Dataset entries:
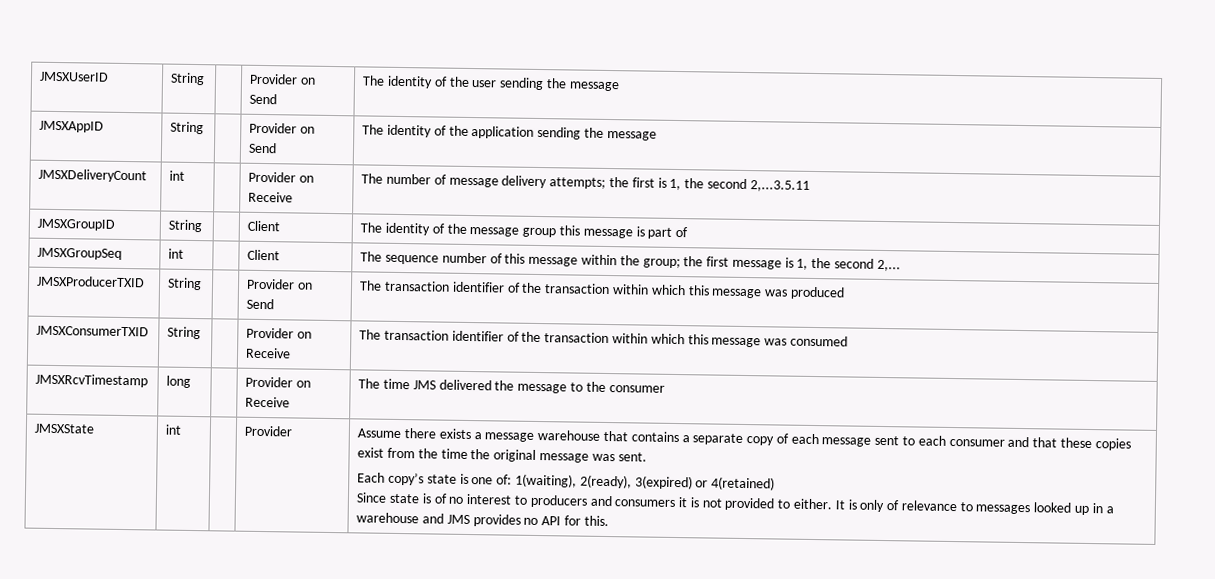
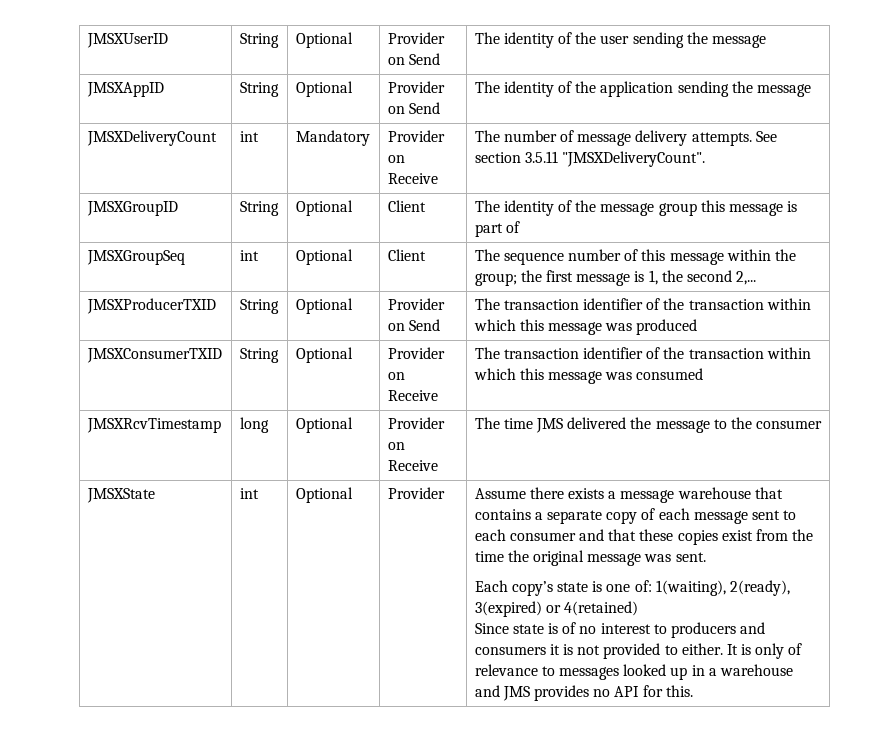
(206, 79) none -> [295,32,353,48] Optional
(205, 128) none -> [295,81,353,97] Optional
(186, 175) none -> [295,130,370,146] Mandatory
[549,177,810,192] attempts; the first is 1, the second 2,...3.5.11 -> [691,131,777,146] [474,151,705,167] attempts. See section 3.5.11 "JMSXDeliveryCount".
(203, 226) none -> [295,200,353,216] Optional
(185, 253) none -> [295,249,353,265] Optional
(203, 284) none -> [295,298,353,314] Optional
(202, 333) none -> [295,347,353,363] Optional
(192, 381) none -> [295,417,353,433] Optional
(182, 429) none -> [295,487,353,503] Optional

**Your assignment**
Only the lines from the one containing "(202, 333) none -> [295,347,353,363] Optional" through the last line of the records should appear, each written out exactly.

**Response area**
(202, 333) none -> [295,347,353,363] Optional
(192, 381) none -> [295,417,353,433] Optional
(182, 429) none -> [295,487,353,503] Optional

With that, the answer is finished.